The 50-year-old Traore is a goodwill ambassador for the United Nations refugee agency UNHCR and one of Africa’s most well-known vocalists.

“Rokia suffered an injustice. She was arrested without the Belgian criminal court hearing her voice. Now, the battle for Rokia’s rights moves to Brussels,” lawyer Maddalena Del Re said in a statement to Reuters.

The attorney also stated that in its decision late Tuesday, Italy’s Court of Cassation upheld an extradition decision from the European Court of Justice.

Under a European arrest order, Traore was taken into custody on June 20 at the Fiumicino airport in Rome. In October 2023, she was given a two-year prison sentence in Belgium related to a dispute over her daughter’s custody.

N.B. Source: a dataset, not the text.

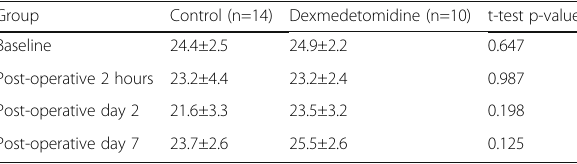
Table 2 (abstract 0064). Perfused small vessel density (mm/mm2). Repeated-measure ANOVA revealed time p=0.005, group p=0.831 and time x group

She had flown to perform outside Rome’s Colosseum, and she has been imprisoned in Civitavecchia, close to the Italian city, since her detention at Fiumicino.

Lawyer Del Re said that because a conviction was rendered without the defendant’s presence, the Belgian process goes against both international norms and Italian constitutional standards.

After she disregarded a court order to turn over her baby to her Belgian father, the singer’s divorced ex-partner, she was initially taken into custody in France in 2020 on a Belgian arrest warrant.

She disobeyed orders not to leave France until her extradition case was handled by taking a private jet to Mali months after being conditionally released. Mali is where her daughter resides.